Demonstrating 4TU crosses the BBB using a newly developed TetO-UPRT transgenic mouse
While it is clear from the data presented here that 4TU injected subcutaneously can pass the BBB at P12, it is unknown if this is the case in adult animals. We found it was not possible to test whether 4TU was passing the BBB in adults using the CA>GFPstop>HA-UPRT mouse, since this mouse experiences transgene silencing in adult neurons (Fig. 6A).
Figure 6-1
Figure 6-2
To determine if 4TU injected subcutaneously can reach adult neurons, we developed a new TetO-UPRT mouse. When this line is crossed to a cell type-specific tTA or rtTA line, UPRT expression is induced depending on the absence (tTA) or presence (rtTA) of tetracycline or doxycycline (DOX). The transgene itself incorporates a tetracycline operator (tetO) sequence driving the expression of a hemagglutinin (HA) epitope-tagged UPRT gene followed by a WPRE, intended to increase levels of gene expression (subsequently called TetO-UPRT; Fig. 6-1). When crossed to the CaMKII-tTA neuronal line, we observed high transgene expression in adult neurons (Fig. 6C), and treatment of this mouse with DOX reduced transgene expression (Fig. 6-1). However, we detected “leaky” neuronal expression that persisted after DOX administration (Fig. 6-1) and was also present in animals carrying only the TetO-UPRT transgene (Fig. 6-2). For this reason, we conclude that this mouse should only be used cautiously for future TU-tagging experiments. However, since even the leaky expression was neuronal, we were able to use the line to determine if 4TU crossed the BBB.

Check your understanding
1. Answer the following questions from the passage on the TetO-UPRT mouse:
(a) At what age does the passage state that subcutaneously injected 4TU can pass the BBB?
(b) Why could the CA>GFPstop>HA-UPRT mouse not be used to test 4TU passage in adults?
(c) To which neuronal line was the TetO-UPRT mouse crossed to observe high transgene expression in adult neurons?
2. List every component of the TetO-UPRT transgene as the passage on the TetO-UPRT mouse describes it.
3. Resume the passage on the TetO-UPRT mouse, starting right after its final sentence.

Data shown
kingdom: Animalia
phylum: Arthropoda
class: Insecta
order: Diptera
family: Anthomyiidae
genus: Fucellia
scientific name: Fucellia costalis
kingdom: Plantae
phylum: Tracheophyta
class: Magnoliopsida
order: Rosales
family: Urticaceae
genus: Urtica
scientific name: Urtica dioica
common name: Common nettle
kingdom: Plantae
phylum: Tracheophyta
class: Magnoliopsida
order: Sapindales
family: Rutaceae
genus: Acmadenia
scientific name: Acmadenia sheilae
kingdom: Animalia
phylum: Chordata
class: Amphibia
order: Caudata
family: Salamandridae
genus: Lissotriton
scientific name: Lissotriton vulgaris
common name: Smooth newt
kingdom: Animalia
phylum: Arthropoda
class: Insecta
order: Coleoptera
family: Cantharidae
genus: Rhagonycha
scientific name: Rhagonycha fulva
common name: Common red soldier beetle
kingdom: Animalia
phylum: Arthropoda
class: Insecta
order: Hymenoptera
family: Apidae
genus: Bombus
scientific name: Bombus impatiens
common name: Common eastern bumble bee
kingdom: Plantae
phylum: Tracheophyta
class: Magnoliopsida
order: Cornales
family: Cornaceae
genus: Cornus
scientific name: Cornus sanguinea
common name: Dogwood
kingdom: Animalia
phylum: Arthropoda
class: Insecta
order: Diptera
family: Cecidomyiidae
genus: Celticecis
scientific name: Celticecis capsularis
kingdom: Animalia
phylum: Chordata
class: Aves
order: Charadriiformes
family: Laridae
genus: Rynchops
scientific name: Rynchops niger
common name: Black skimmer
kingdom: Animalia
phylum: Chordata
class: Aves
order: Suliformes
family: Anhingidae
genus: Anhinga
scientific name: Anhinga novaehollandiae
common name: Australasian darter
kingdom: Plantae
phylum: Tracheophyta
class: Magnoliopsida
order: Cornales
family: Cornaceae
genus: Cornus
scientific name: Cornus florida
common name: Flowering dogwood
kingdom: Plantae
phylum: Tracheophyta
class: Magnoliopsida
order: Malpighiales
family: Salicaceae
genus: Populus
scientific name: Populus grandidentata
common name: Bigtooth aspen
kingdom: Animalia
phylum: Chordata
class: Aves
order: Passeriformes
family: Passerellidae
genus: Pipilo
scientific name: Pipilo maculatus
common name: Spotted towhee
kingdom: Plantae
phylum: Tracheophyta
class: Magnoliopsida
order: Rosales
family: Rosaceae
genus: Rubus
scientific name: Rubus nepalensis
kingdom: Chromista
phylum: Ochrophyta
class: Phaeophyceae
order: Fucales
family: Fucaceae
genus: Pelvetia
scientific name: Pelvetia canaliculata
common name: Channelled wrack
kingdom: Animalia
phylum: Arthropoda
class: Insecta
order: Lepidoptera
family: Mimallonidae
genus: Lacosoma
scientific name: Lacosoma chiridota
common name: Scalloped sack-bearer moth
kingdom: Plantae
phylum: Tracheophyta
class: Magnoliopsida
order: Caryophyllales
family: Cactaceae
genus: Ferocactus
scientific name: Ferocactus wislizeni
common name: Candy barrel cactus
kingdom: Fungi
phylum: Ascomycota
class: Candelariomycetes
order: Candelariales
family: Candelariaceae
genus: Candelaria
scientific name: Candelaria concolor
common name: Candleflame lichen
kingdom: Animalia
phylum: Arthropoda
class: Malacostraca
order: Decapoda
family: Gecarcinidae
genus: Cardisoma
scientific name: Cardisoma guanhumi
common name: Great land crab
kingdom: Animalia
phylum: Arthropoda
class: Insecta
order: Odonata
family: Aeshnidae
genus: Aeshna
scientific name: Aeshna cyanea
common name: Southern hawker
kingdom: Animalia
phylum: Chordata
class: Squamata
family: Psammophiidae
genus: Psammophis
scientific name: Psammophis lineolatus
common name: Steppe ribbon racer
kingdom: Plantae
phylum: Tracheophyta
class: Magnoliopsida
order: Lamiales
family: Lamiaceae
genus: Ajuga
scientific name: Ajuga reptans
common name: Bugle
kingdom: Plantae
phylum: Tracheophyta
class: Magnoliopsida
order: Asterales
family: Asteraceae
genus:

Written answers
1.
(a) P12.
(b) That mouse experiences transgene silencing in adult neurons.
(c) The CaMKII-tTA line.

2.
- A tetracycline operator (tetO) sequence
- A hemagglutinin (HA) epitope-tagged UPRT gene
- A WPRE

3.
For this experiment, 4TU was injected subcutaneously into two WT and two TetO-UPRT; CaMKII-tTA adult mice, hippocampi were dissected, and RNA was extracted, biotinylated and streptavidin purified. After purification, the levels of tagged RNA from the transgenic cross far exceeded that of the WT mice (Table 2). In addition, this experiment was performed using a TetO-UPRT mouse not crossed to anything to determine the amount of RNA tagged by leaky neuronal UPRT expression. Consistent with UPRT expression levels (Fig. 6; Fig. 6-2), the amount of RNA purified from single positive TetO-UPRT hippocampal tissue fell between the quantities obtained using WT or double positive CaMKII-tTA; TetO-UPRT hippocampal tissue (Table 2). The increased levels of purified RNA obtained from hippocampi with neuronal UPRT expression (compared to UPRT negative tissue) indicate that 4TU injected subcutaneously in adult mice is passing the BBB and reaching neurons.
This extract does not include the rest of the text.